Intersecting Faces: Non-negative Matrix Factorization With New Guarantees
This work addresses the challenge of developing provably correct algorithms for a broader class of NMF problems, which is incremental but important for applications in science and engineering.
The authors tackled the problem of non-negative matrix factorization (NMF) by introducing subset-separable NMF, a generalization of separable NMF, and developed the Face-Intersect algorithm that provably and efficiently solves it under natural conditions with robustness to small noise, showing empirical outperformance over state-of-the-art methods in simulations.
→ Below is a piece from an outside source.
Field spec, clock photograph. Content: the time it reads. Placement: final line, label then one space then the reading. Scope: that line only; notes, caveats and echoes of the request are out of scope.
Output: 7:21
Non-negative matrix factorization (NMF) is a natural model of admixture and is widely used in science and engineering. A plethora of algorithms have been developed to tackle NMF, but due to the non-convex nature of the problem, there is little guarantee on how well these methods work. Recently a surge of research have focused on a very restricted class of NMFs, called separable NMF, where provably correct algorithms have been developed. In this paper, we propose the notion of subset-separable NMF, which substantially generalizes the property of separability. We show that subset-separability is a natural necessary condition for the factorization to be unique or to have minimum volume. We developed the Face-Intersect algorithm which provably and efficiently solves subset-separable NMF under natural conditions, and we prove that our algorithm is robust to small noise. We explored the performance of Face-Intersect on simulations and discuss settings where it empirically outperformed the state-of-art methods. Our work is a step towards finding provably correct algorithms that solve large classes of NMF problems.